料亭「雑司ヶ谷 寛」に行く機会があった。
昭和初期の邸宅をそのまま個室料亭にしている。
このあたりはきっと昔はお屋敷町だったんだろう
なんとこの建物は、昭和初期の小説家「三角寛」の邸宅をそのまま利用しているそうだ。
三角寛と言えば「山窩(サンカ)小説」作家として有名であり、映画館「池袋文芸坐」の設立者でもある。
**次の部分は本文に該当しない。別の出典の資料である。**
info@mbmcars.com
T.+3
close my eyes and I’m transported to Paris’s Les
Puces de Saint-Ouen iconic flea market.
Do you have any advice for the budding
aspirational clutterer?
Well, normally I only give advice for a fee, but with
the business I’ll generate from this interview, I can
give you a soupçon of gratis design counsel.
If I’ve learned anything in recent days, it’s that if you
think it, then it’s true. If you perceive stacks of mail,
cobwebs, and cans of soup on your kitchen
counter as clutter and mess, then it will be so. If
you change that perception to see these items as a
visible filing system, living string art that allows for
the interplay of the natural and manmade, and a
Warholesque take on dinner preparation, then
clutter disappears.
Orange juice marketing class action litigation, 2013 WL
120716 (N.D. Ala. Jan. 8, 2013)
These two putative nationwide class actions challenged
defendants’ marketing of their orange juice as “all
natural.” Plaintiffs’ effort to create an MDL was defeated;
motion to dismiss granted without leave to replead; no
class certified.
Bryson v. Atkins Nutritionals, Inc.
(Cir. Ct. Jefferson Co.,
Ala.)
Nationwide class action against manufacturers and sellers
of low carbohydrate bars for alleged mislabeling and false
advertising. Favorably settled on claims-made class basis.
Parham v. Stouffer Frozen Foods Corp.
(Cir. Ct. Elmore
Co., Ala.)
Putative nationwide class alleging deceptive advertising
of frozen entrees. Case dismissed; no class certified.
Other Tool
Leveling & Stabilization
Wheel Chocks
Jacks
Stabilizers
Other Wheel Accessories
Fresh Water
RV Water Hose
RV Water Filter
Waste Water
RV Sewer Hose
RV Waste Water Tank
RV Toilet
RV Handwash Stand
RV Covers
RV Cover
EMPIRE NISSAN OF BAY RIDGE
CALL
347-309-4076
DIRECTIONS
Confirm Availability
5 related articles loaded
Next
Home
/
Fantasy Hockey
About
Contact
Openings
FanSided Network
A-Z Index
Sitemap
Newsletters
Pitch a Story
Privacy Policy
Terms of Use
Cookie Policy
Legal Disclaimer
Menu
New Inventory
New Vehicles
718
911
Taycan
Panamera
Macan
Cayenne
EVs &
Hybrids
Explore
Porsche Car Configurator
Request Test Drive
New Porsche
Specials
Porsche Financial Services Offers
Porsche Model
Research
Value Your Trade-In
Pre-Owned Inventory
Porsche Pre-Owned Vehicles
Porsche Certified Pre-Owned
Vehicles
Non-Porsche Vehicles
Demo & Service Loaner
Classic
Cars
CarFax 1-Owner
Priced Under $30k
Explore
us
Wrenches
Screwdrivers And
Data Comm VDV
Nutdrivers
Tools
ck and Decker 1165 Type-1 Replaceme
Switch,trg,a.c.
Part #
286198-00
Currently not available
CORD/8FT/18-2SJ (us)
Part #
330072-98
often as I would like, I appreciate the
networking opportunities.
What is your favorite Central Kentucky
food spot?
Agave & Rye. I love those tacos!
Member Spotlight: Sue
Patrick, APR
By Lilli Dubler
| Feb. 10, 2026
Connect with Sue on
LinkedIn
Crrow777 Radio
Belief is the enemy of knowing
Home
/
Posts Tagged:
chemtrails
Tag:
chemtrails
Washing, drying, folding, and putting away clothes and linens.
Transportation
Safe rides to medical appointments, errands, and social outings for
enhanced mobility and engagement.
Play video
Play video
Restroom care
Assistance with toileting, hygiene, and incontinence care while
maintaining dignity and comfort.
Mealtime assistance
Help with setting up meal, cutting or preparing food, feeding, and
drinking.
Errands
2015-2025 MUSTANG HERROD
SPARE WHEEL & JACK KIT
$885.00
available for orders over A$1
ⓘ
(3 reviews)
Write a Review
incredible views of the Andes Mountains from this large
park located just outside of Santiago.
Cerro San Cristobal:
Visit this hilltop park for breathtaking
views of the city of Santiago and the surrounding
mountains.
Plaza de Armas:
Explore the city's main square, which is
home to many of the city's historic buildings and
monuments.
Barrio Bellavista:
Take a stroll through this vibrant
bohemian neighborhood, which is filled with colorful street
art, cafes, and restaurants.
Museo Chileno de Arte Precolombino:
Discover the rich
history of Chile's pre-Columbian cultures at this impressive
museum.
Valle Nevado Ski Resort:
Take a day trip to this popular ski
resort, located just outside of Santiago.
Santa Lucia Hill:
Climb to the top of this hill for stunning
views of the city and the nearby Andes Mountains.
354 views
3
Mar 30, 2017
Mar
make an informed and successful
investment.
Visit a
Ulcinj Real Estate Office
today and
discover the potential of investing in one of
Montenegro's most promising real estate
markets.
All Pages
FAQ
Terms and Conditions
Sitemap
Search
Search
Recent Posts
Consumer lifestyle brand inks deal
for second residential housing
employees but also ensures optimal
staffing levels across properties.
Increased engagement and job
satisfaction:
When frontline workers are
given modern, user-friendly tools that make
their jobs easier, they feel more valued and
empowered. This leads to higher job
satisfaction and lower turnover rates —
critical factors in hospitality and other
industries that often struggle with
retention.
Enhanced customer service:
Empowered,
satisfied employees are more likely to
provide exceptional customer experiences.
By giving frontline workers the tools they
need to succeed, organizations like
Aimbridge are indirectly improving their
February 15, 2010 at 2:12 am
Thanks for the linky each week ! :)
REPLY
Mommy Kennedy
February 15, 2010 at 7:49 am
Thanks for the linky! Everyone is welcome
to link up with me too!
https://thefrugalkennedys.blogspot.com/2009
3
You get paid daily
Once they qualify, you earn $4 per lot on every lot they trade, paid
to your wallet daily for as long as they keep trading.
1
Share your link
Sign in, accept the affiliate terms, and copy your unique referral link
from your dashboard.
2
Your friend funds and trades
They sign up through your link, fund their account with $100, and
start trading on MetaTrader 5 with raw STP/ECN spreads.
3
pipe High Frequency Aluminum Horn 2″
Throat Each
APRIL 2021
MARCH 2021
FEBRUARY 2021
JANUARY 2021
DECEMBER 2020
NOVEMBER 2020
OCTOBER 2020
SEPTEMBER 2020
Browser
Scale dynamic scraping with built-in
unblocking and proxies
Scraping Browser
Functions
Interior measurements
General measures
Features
ビールグラスは映画スターのイラストが描かれたものだった。
「山窩(サンカ)」、「文芸坐」・・・ 意外なところで繋がりがあるものだ。
部屋は名物の一の間”弁天”。 ひとのよ弁天様がかざってある客間。
料理は私などが評するまでもなく美味しい。
そして静寂のなかでゆったりと日本酒を飲み、美味しい食事に舌鼓をうつ。
この上ない贅沢な時間を過ごせた。
大正から昭和にかけて、多くの文士が居を構えた雑司ヶ谷。
都会の真ん中にぽっかりと懐かしさを感じる街並み、空間があった。
三角 寛( 明治36年(1903)〜昭和46年(1971))
大分県竹田生まれ。本名三浦守、僧名釈法幢。
大正15年朝日新聞社に入社、東京北部の警察回りの記者となり説教強盗の報道で話題となる。
永井龍男の勧めで小説を書き始め、『婦人サロン』に『昭和毒婦伝』を連載し文壇デビュー。
『怪奇の山窩』『情炎の山窩』『純情の山窩』など山窩(サンカ)小説を開拓し、流行作家の道を歩む。
戦後は、吉川英治、徳川夢声、井伏鱒二らを株主とする映画館『人世坐』『文芸坐』を経営にあたった。